Courtney Gilbert (born November 14, 1989) is an American politician from Kentucky who was a Republican member of the Kentucky House of Representatives. She represented Kentucky's 24th District which comprises Green, Hart, and LaRue counties. She was elected in a special election following the resignation of incumbent Brandon Reed, and assumed office on March 25, 2024. She did not seek reelection in 2024.

== Background ==
Gilbert graduated with a Bachelor of Arts in communication and music from Louisiana Baptist University. She is self employed as a private instructor of violin, piano, Spanish and German. She is also a bookkeeper for three small businesses. Gilbert also serves as a Christian missionary.

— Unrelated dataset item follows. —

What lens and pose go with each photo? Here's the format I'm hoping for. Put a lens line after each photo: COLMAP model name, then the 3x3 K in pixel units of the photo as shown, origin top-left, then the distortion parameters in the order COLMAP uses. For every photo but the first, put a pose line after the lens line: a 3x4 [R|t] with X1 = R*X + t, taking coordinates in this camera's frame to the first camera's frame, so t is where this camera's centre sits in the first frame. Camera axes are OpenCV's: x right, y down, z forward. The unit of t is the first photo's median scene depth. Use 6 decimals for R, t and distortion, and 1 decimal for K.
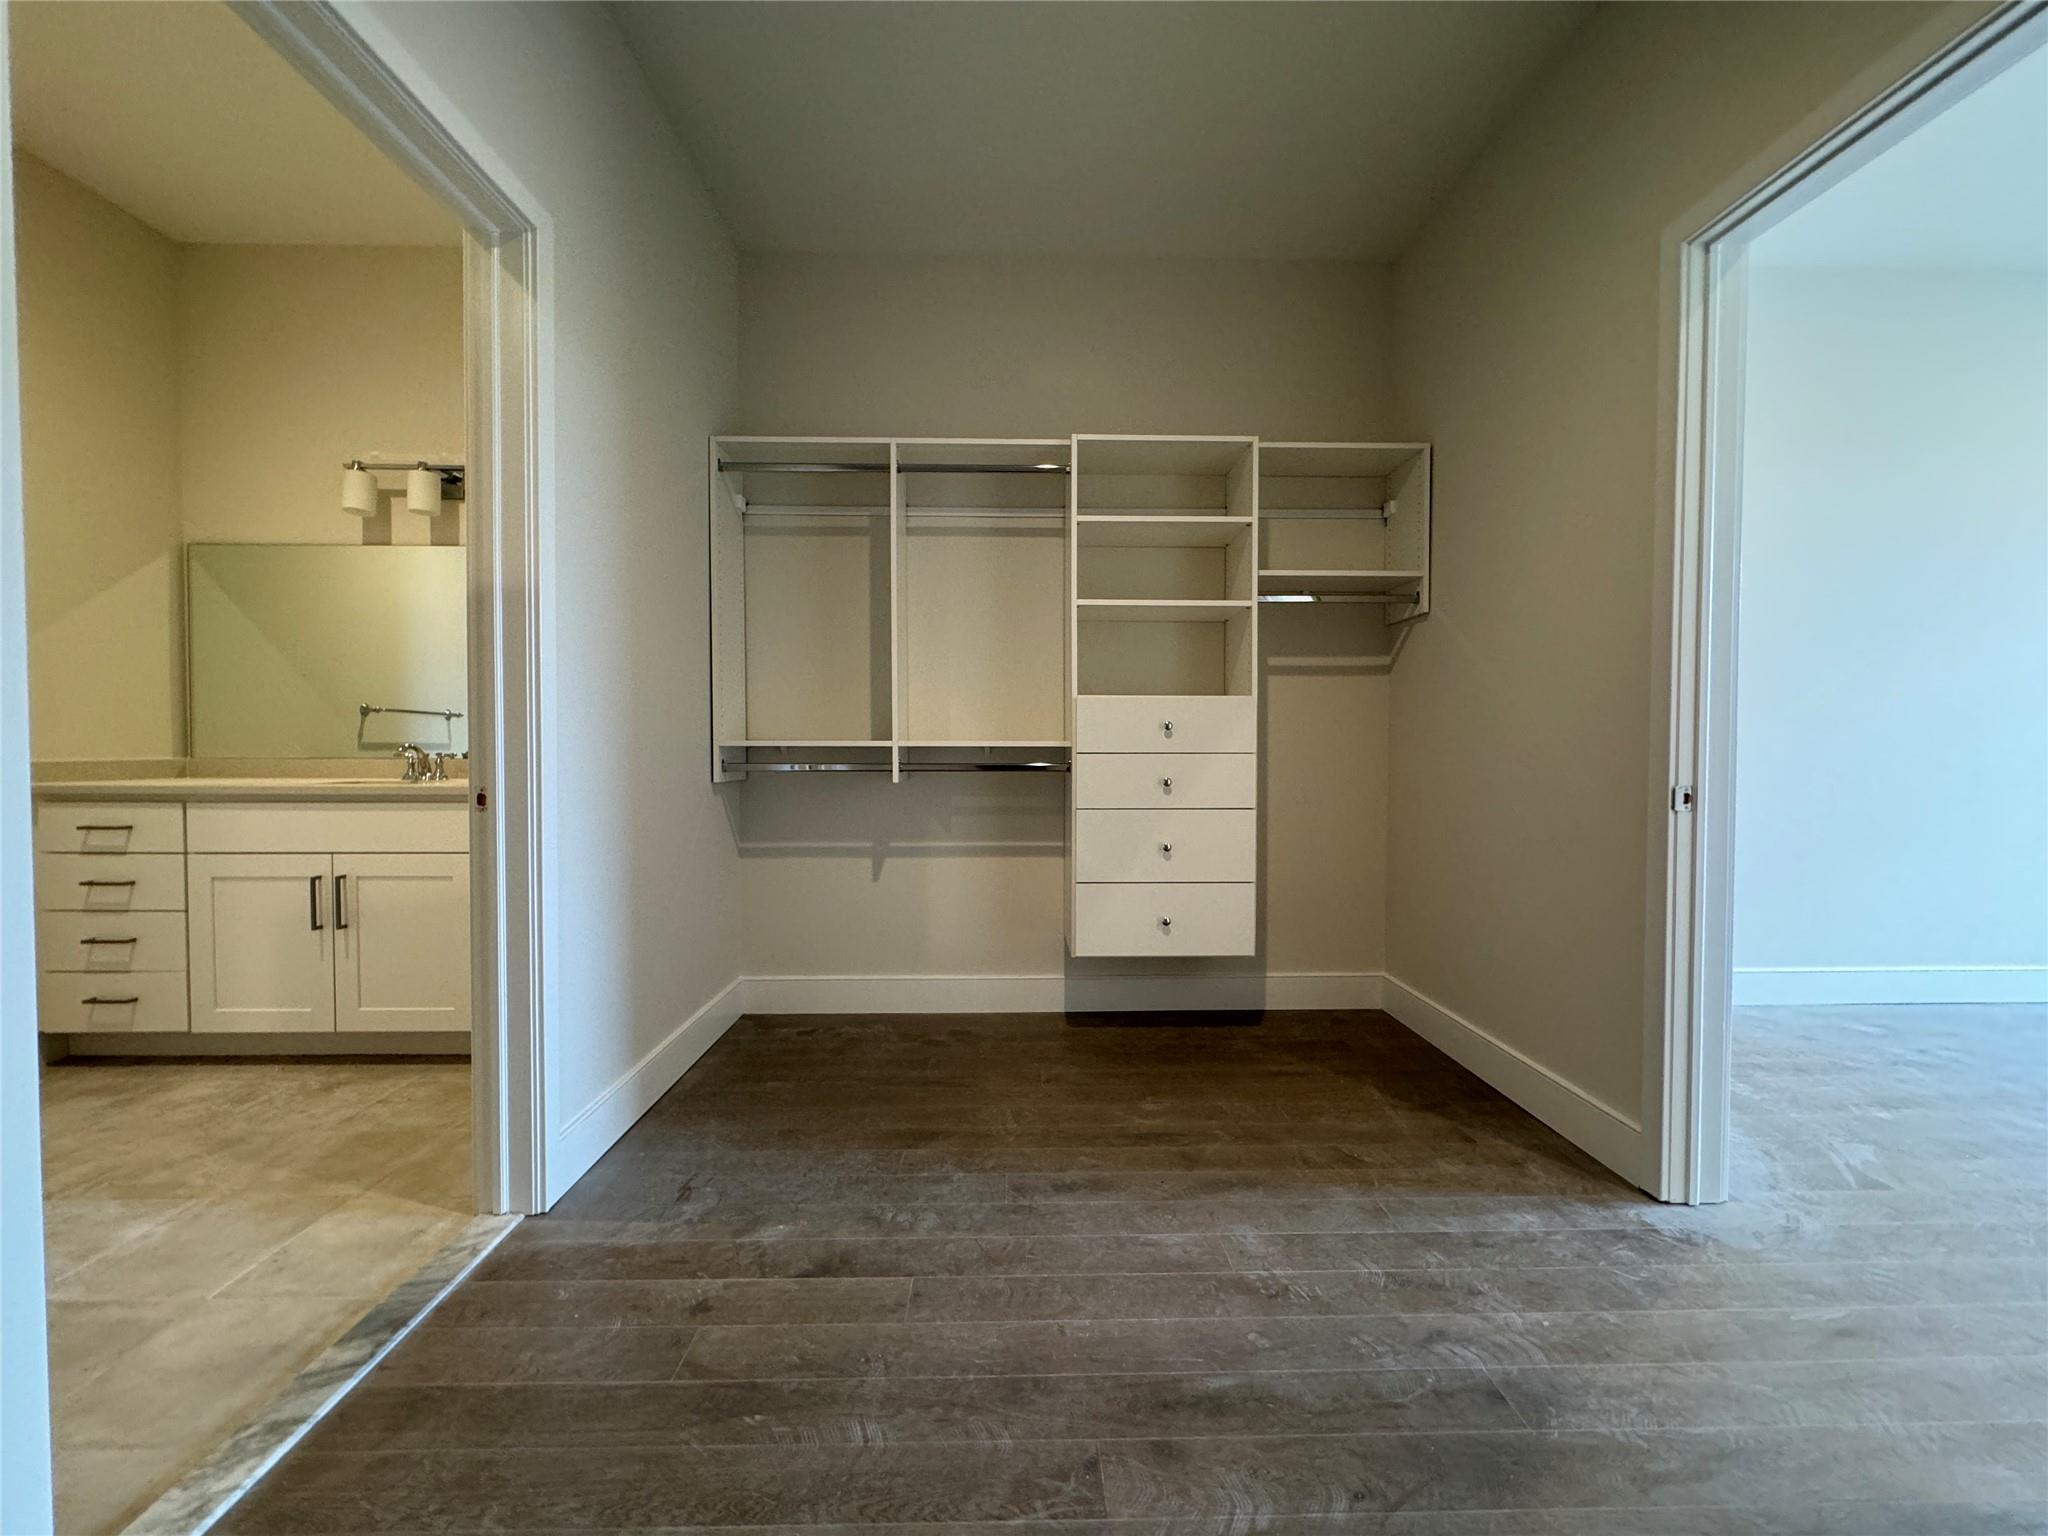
lens RADIAL K [[815.6, 0, 1024.0], [0, 815.6, 768.0], [0, 0, 1]] dist [-0.002281, -0.000194]
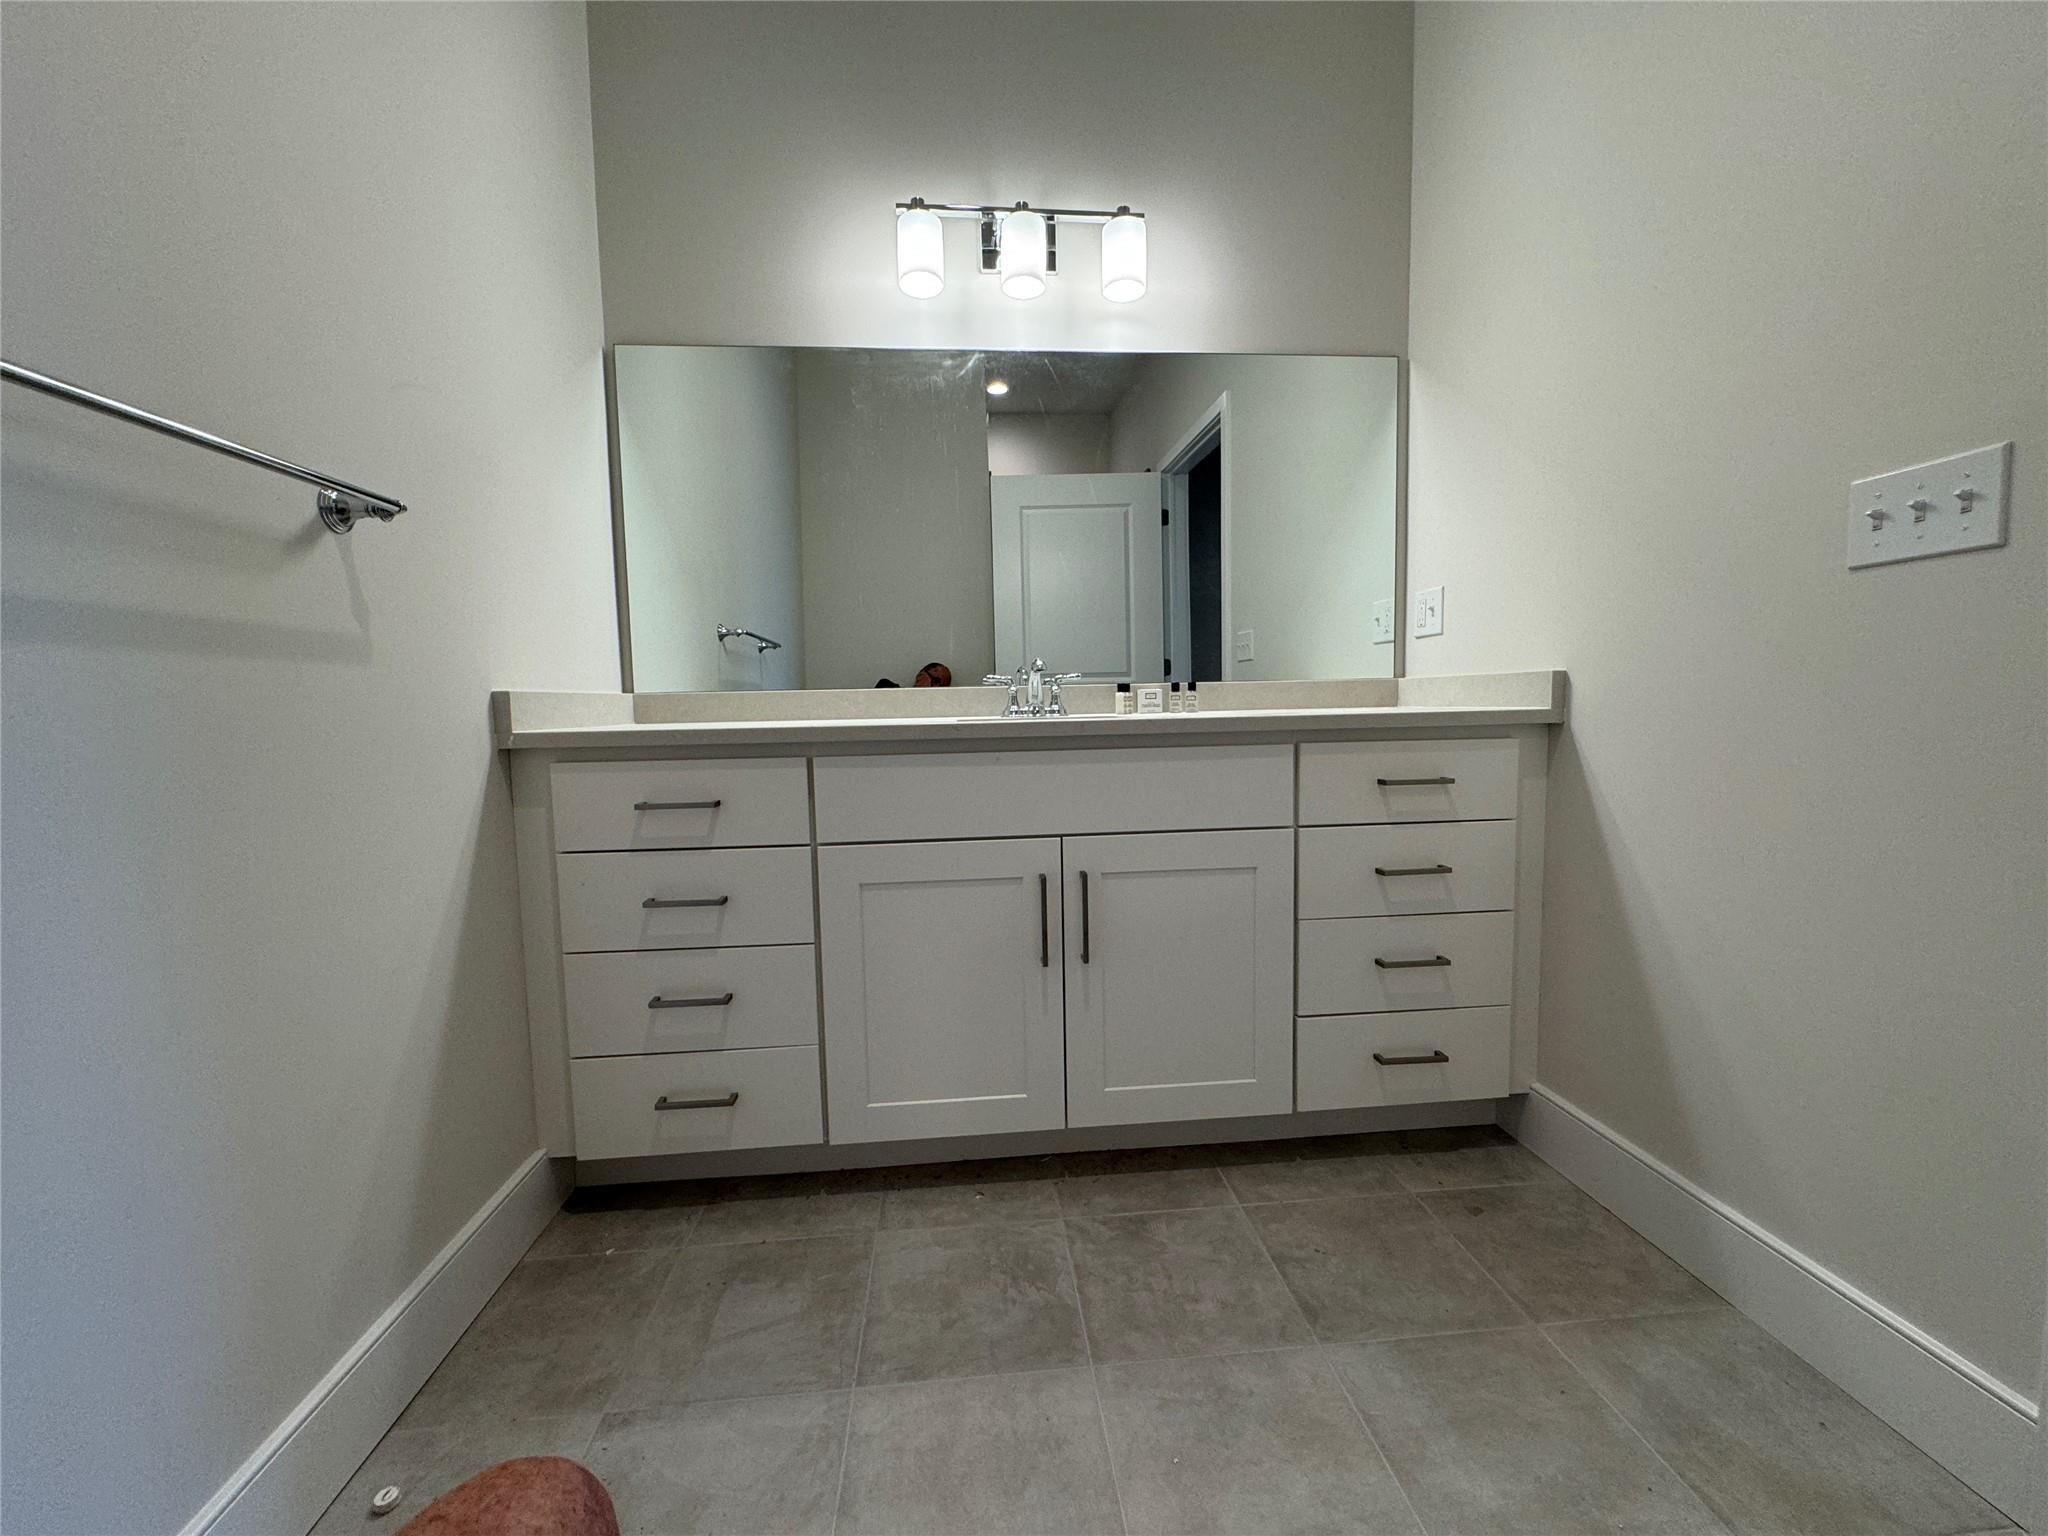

She is an active member of the LaRue County Republican Party, having served as their youth chair for nine years, as well as a delegate to the 2nd Congressional District and state Republican Party conventions. She is currently a precinct captain.

Gilbert is the sister of Adrienne Southworth, who represented District 7 in the Kentucky Senate from 2021 to 2025.

== Political career ==

=== Elections ===

- 2022 Gilbert was defeated in the 2022 Republican primary for Kentucky's 24th House district, garnering 1,751 votes (31.7%) against incumbent Brandon Reed.
- 2024 Incumbent Brandon Reed resigned in order to take a position with the Kentucky Department of Agriculture. Governor Andy Beshear called for a special election to be held on March 19, 2024. Gilbert won the 2024 special election with 1,025 votes (62.5%) against Democratic candidate Johnny Pennington and Independent candidate Craig Astor. Gilbert did not seek reelection to a full term in the 2024 Kentucky House of Representatives election.